-- Listed entries follows --
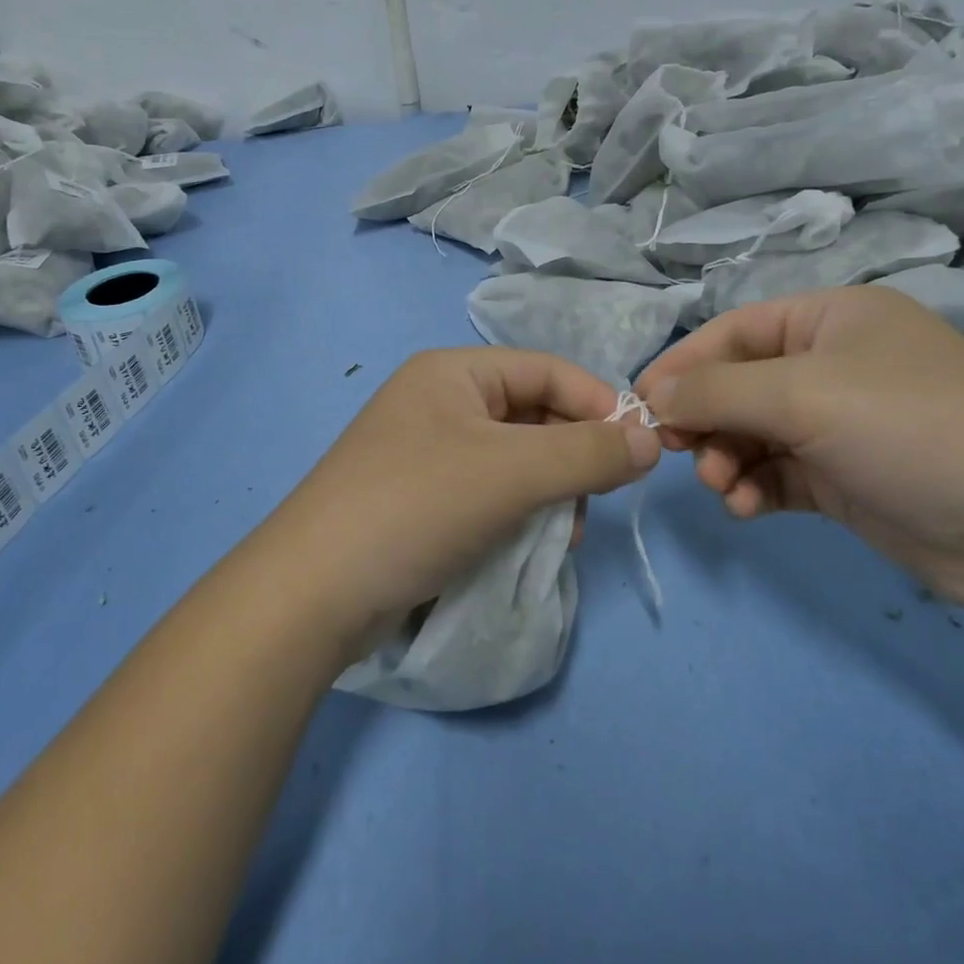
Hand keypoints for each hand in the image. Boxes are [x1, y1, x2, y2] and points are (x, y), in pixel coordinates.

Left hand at [259, 348, 659, 646]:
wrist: (313, 593)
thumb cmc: (416, 506)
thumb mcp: (511, 473)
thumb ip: (587, 453)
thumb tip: (650, 440)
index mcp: (453, 373)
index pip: (547, 370)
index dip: (598, 403)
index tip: (638, 449)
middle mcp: (439, 403)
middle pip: (532, 414)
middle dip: (571, 456)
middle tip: (594, 501)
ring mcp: (427, 453)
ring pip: (515, 459)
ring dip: (548, 491)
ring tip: (561, 534)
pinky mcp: (421, 500)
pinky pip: (489, 492)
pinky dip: (517, 513)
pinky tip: (529, 547)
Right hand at [635, 286, 963, 611]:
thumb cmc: (910, 429)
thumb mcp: (802, 395)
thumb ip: (715, 390)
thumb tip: (652, 394)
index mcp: (834, 319)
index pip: (736, 330)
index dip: (684, 362)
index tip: (640, 400)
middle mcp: (837, 364)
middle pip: (742, 384)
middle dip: (706, 418)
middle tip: (676, 450)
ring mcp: (844, 424)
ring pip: (755, 433)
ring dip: (727, 457)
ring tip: (721, 486)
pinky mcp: (849, 478)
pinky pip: (779, 473)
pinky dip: (754, 487)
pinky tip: (745, 507)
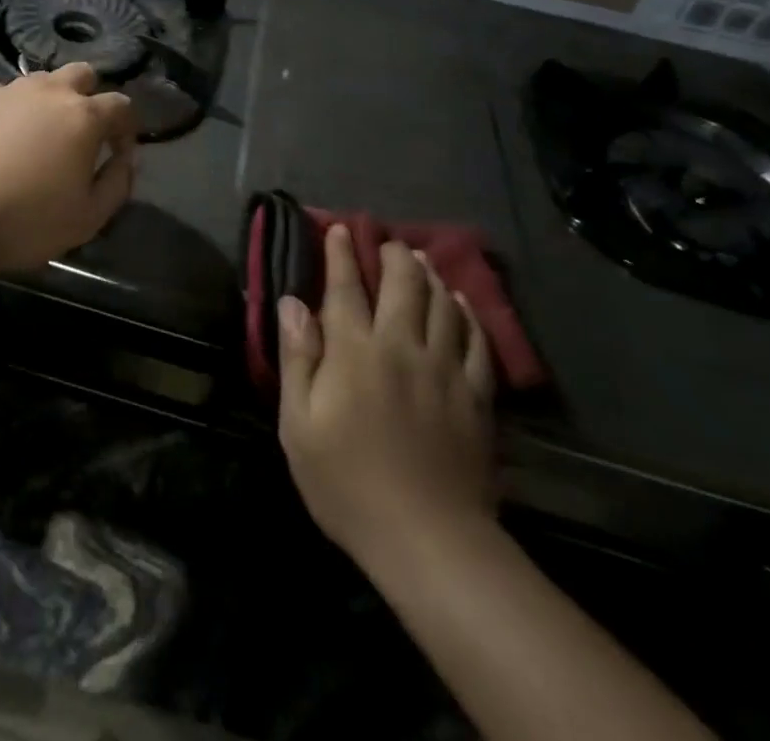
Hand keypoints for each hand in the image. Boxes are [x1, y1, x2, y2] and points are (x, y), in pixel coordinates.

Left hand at [0, 63, 137, 276]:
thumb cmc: (23, 222)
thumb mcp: (88, 218)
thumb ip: (118, 183)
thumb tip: (125, 159)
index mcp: (83, 117)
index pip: (122, 105)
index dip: (127, 128)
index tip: (117, 153)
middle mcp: (48, 91)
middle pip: (83, 75)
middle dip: (90, 98)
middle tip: (79, 136)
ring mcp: (6, 90)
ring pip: (41, 81)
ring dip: (49, 101)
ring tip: (36, 138)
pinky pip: (2, 93)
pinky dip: (10, 109)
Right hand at [277, 226, 496, 568]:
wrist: (428, 540)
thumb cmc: (348, 483)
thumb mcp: (299, 425)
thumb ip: (297, 358)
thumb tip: (292, 303)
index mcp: (354, 351)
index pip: (345, 287)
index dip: (341, 254)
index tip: (339, 229)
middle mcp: (401, 345)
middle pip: (402, 283)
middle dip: (392, 255)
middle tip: (386, 242)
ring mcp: (445, 368)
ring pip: (442, 303)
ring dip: (430, 275)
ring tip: (421, 261)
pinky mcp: (476, 395)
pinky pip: (476, 340)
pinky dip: (467, 314)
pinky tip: (460, 304)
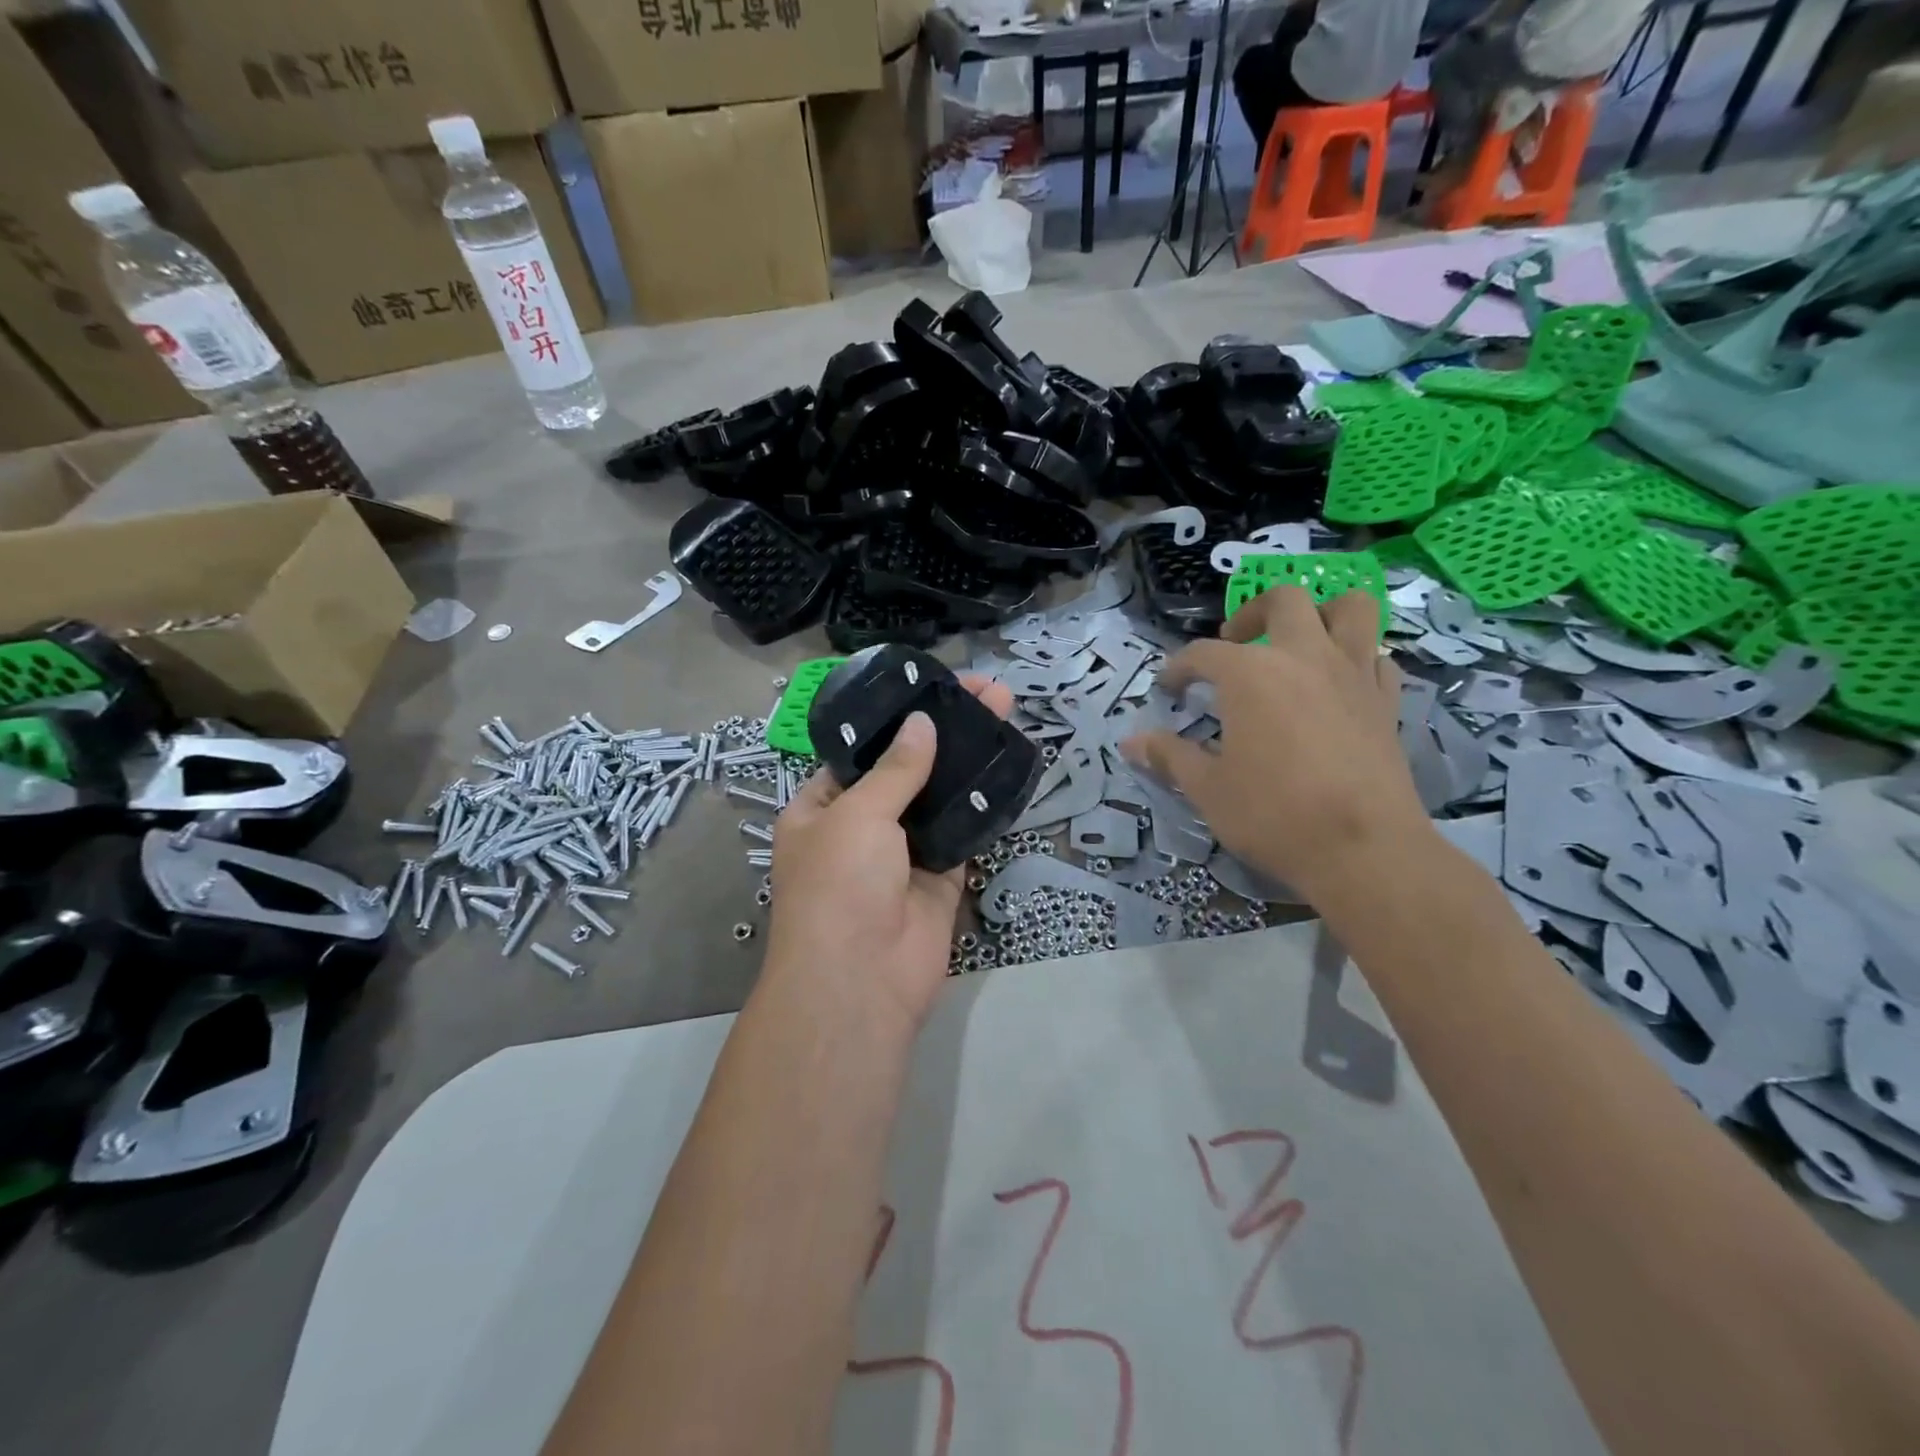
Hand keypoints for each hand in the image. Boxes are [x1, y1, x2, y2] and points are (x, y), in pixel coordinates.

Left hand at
-- Listed entries concluded --
◆ **Task prompt**:
Set down all of the material word for word, but keep each picture out.

◆ **Exercise solution**:
Hand keypoints for each hand in the image. Boxes are [x1, y1, x2, y2] and points are (x, y), in pixel coordinates.

Left hand at [259, 348, 659, 646]:
wrist: (313, 593)
thumb cmc: (416, 506)
thumb mcp: (511, 473)
thumb ip: (587, 453)
thumb tip: (650, 440)
index mcp: (453, 373)
index pip: (547, 370)
index dip: (598, 403)
index tip: (638, 449)
middle mcp: (439, 403)
middle pip: (532, 414)
middle dip: (571, 456)
middle tip: (594, 501)
ring mcp: (427, 453)
ring pip: (515, 459)
ring dip: (548, 491)
ring tip: (561, 534)
pinky mcp: (421, 500)
pinky pip: (489, 492)
pinky dip: (517, 513)
pinky tip: (529, 547)
Right hand at [635, 286, 963, 611]:
thumb cmc: (910, 429)
thumb mcp: (802, 395)
thumb ip: (715, 390)
thumb tip: (652, 394)
index mcp: (834, 319)
index pip: (736, 330)
index dip: (684, 362)
index tip: (640, 400)
middle mcp: (837, 364)
middle pip: (742, 384)
middle dip: (706, 418)
middle tip: (676, 450)
ring mcp: (844, 424)
ring pip: (755, 433)
ring dip: (727, 457)
ring tip: (721, 486)
pinky mcp: (849, 478)
pinky pip: (779, 473)
pinky dip: (754, 487)
pinky tip: (745, 507)
Hand keypoints for each hand in the image. Boxes are [x1, y1, x2, y2] and points are (x, y), in pixel coordinates.

Left hand at [0, 63, 137, 276]:
thumb cmc: (23, 222)
thumb mcp: (88, 218)
thumb ip: (118, 183)
thumb tip: (125, 159)
index mcp: (83, 117)
index pip: (122, 105)
index dip: (127, 128)
index tip: (117, 153)
middle mcp: (48, 91)
middle pip: (83, 75)
middle dip: (90, 98)
middle tip: (79, 136)
ring mcp: (6, 90)
ring pip: (41, 81)
ring dip: (49, 101)
ring tip: (36, 138)
pinky pip: (2, 93)
pinky dip: (10, 109)
Right hand at [277, 226, 496, 568]:
wrist: (428, 540)
thumb cmc: (348, 483)
thumb mcp: (299, 425)
thumb ip: (297, 358)
thumb tip: (292, 303)
index mcp: (354, 351)
index pip: (345, 287)
index dip: (341, 254)
index tip: (339, 229)
middle mcp: (401, 345)
middle pip: (402, 283)
middle dip: (392, 255)
middle tip: (386, 242)
ring mcp: (445, 368)
ring pip: (442, 303)
ring dip: (430, 275)
ring tip: (421, 261)
pinky mcp: (476, 395)
pinky pip: (476, 340)
pinky dip: (467, 314)
pinky tip: (460, 304)
Hand keypoints for each hand in the image. Boxes are [x1, y1, x2, y2] and points are (x, y), in pixel coordinates.

Left hand at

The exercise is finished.